----- DOCUMENT SECTION -----

If you have immediate relatives who have had to flee Ukraine due to the Russia-Ukraine War, you are not alone in wanting them to be able to emigrate to the United States. There are nearly one million Americans of Ukrainian descent in the U.S., and many have reached out to us about how to enable their relatives to join them here.
While the Biden administration has announced that the U.S. will welcome 100,000 Ukrainian refugees, it has not laid out a formal process for that. We know there are many rumors going around about Ukrainians accessing the U.S. through the Mexican border, but as of yet the Biden administraiton has not made any formal statement about that possibility either. There is however a process that has been announced for immediate relatives - and that is in person Form I-130 filing at a U.S. embassy or consulate.
For purposes of regular I-130 filing by a U.S. citizen, the U.S. usually considers an immediate family member to be a spouse, parent, child, or sibling, and differentiates between an unmarried child younger than 21 years of age and a child older than 21 years of age.

----- PROVIDED MATERIAL -----

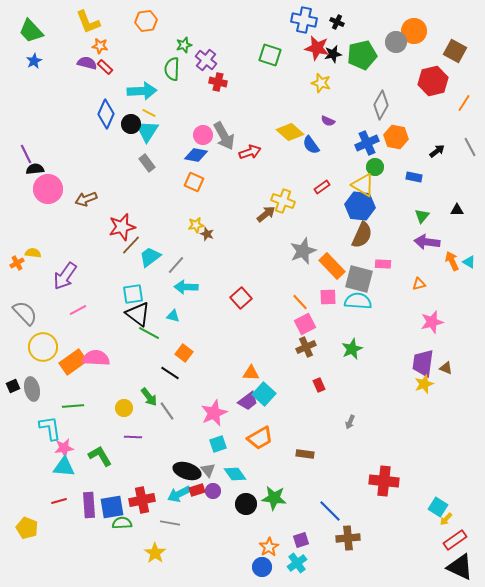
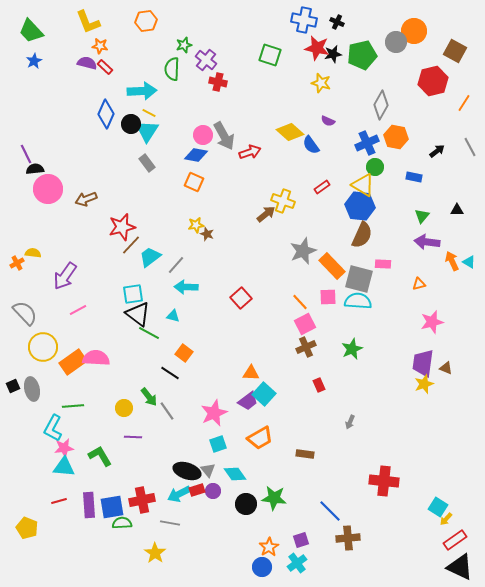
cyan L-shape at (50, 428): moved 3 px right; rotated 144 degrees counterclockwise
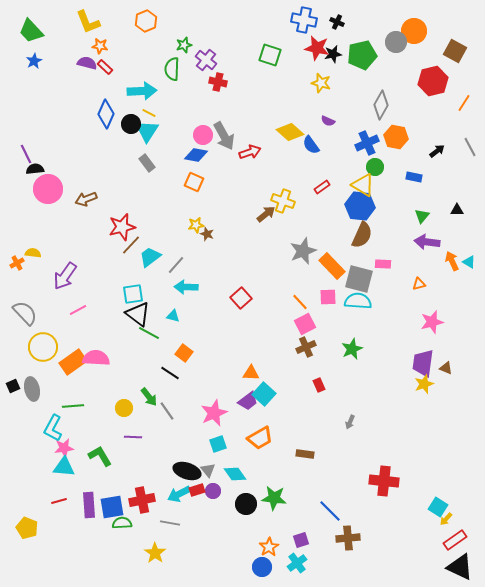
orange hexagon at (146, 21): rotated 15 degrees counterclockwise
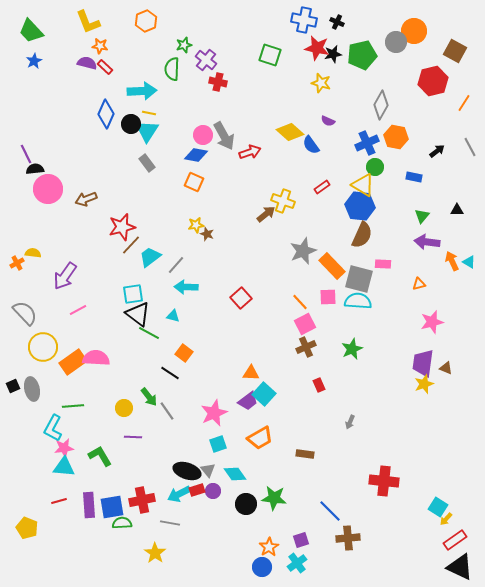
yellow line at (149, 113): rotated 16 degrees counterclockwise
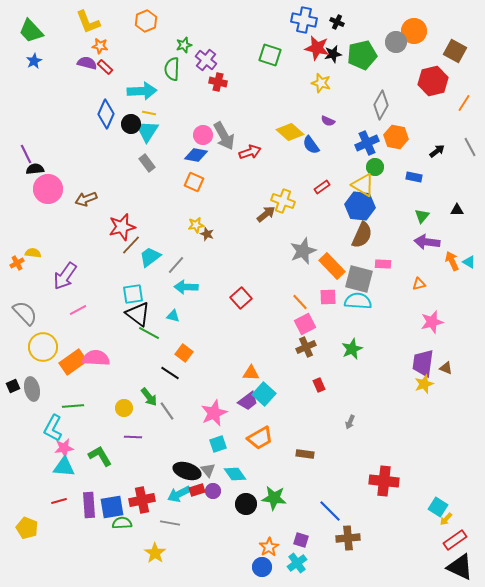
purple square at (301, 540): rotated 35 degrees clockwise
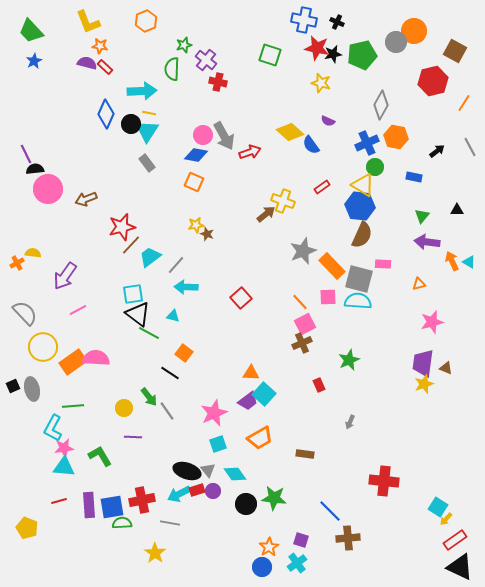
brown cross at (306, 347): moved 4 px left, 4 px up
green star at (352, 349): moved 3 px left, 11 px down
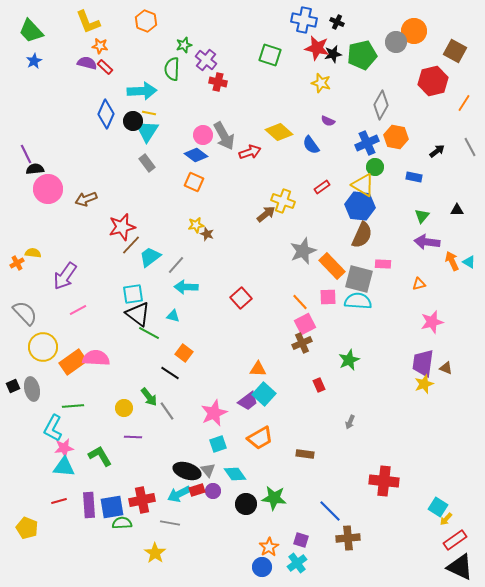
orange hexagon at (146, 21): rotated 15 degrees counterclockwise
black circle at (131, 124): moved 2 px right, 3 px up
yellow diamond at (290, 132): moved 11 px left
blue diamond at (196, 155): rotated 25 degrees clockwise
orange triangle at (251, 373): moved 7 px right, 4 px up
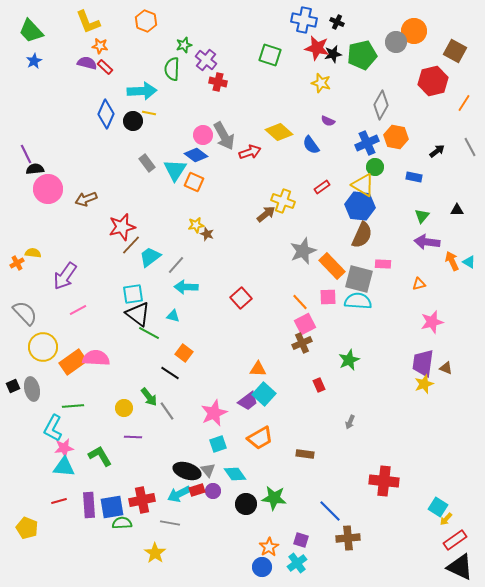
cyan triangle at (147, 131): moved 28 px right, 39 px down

-----

■ **PROBLEMS TO SOLVE**:
a. According to the passage on Ukrainian relatives, how many Ukrainian refugees has the Biden administration announced the U.S. will welcome?
b. Return the passage on Ukrainian relatives from "While the Biden" up to and including "years of age.".

■ **RESULTS**:
a. 100,000.

b.
While the Biden administration has announced that the U.S. will welcome 100,000 Ukrainian refugees, it has not laid out a formal process for that. We know there are many rumors going around about Ukrainians accessing the U.S. through the Mexican border, but as of yet the Biden administraiton has not made any formal statement about that possibility either. There is however a process that has been announced for immediate relatives - and that is in person Form I-130 filing at a U.S. embassy or consulate.
For purposes of regular I-130 filing by a U.S. citizen, the U.S. usually considers an immediate family member to be a spouse, parent, child, or sibling, and differentiates between an unmarried child younger than 21 years of age and a child older than 21 years of age.